Lawmakers Eye Small Biz, Credit, and Financial Reform
Sep 28th, 2009 | By Dawn Rivers Baker | Category: RegulationsOver the past week, the talk on Capitol Hill took a welcome detour for those of us who would like to hear about something besides health care reform because, last week, House Financial Services Committee Chairman Barney Frank (D-MA) released what has been called a “discussion draft” of the Consumer Financial Protection Act of 2009 (H.R. 3126). The proposal comes from a fairly simple idea. Federal consumer protections exist for products. As the financial services industry gets more innovative and creates more exotic and sophisticated products and services, the thinking goes, the need for a similar government watchdog function has arisen to protect consumers in the area of financial products and services.
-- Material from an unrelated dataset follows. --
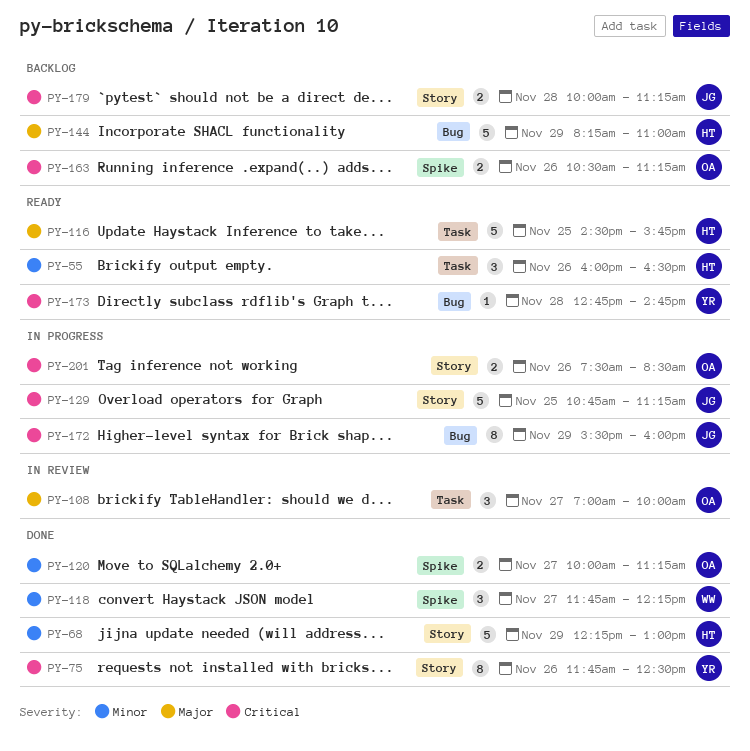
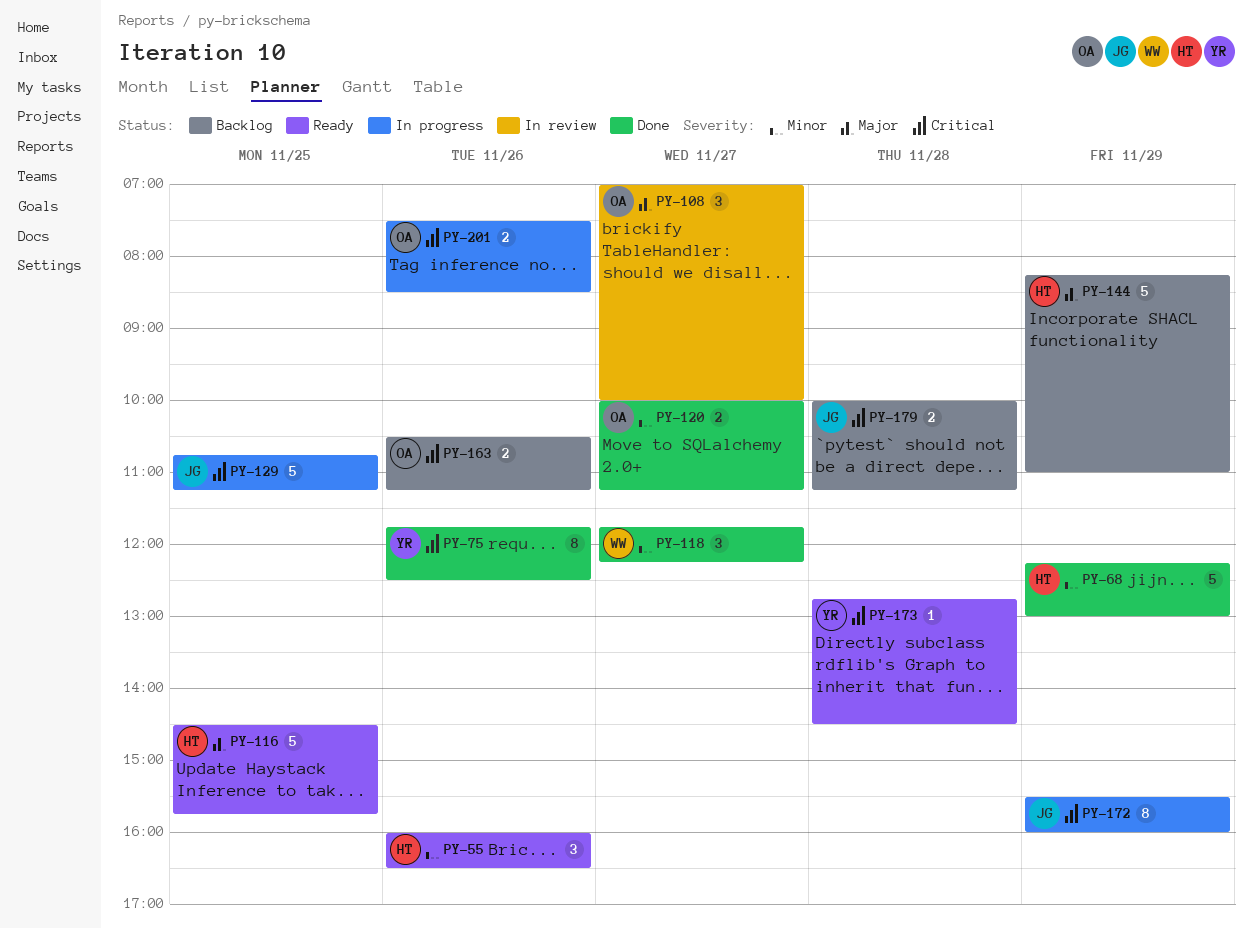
PY-173, ends: 14:45 -> 14:30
The Financial Services Committee will be holding a hearing on the bill later this week but House Small Business Committee Chair Nydia Velázquez (D-NY) convened her own hearing last week to explore what H.R. 3126 might mean for the nation’s “community lenders” and small businesses. Problems identified with the bill include contentions that its wording is too broad, that government should be primarily concerned with systemic risk and regulating the unregulated (rather than imposing more regulations on those already being policed), and that whatever Congress does should not to make the access to capital situation more difficult for small firms than it is already. This bill is likely to move, simply because the White House wants it, but it probably won’t make it to the President’s desk before next year.